• _GOAL OF THE EXERCISE_: The word to look for is "STUDENTS". Report every line of the entries below that has it.

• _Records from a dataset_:
++++++++++++++++++++
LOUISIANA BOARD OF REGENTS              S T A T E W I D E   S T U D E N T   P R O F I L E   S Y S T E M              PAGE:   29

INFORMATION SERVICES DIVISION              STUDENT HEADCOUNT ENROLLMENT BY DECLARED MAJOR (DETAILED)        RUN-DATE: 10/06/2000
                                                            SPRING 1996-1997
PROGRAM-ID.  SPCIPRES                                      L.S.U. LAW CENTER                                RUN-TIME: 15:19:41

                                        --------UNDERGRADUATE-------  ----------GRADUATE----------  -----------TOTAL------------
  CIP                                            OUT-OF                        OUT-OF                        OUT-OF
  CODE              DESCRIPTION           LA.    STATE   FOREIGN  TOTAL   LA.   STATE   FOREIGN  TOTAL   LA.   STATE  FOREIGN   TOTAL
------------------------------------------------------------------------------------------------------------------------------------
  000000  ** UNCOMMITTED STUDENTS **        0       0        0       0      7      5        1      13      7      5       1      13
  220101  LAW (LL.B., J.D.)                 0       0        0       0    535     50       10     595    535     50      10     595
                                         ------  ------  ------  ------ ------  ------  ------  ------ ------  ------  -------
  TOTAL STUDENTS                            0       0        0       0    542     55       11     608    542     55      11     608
++++++++++++++++++++
• _TASK OUTPUT_:
  000000  ** UNCOMMITTED STUDENTS **        0       0        0       0      7      5        1      13      7      5       1      13
  TOTAL STUDENTS                            0       0        0       0    542     55       11     608    542     55      11     608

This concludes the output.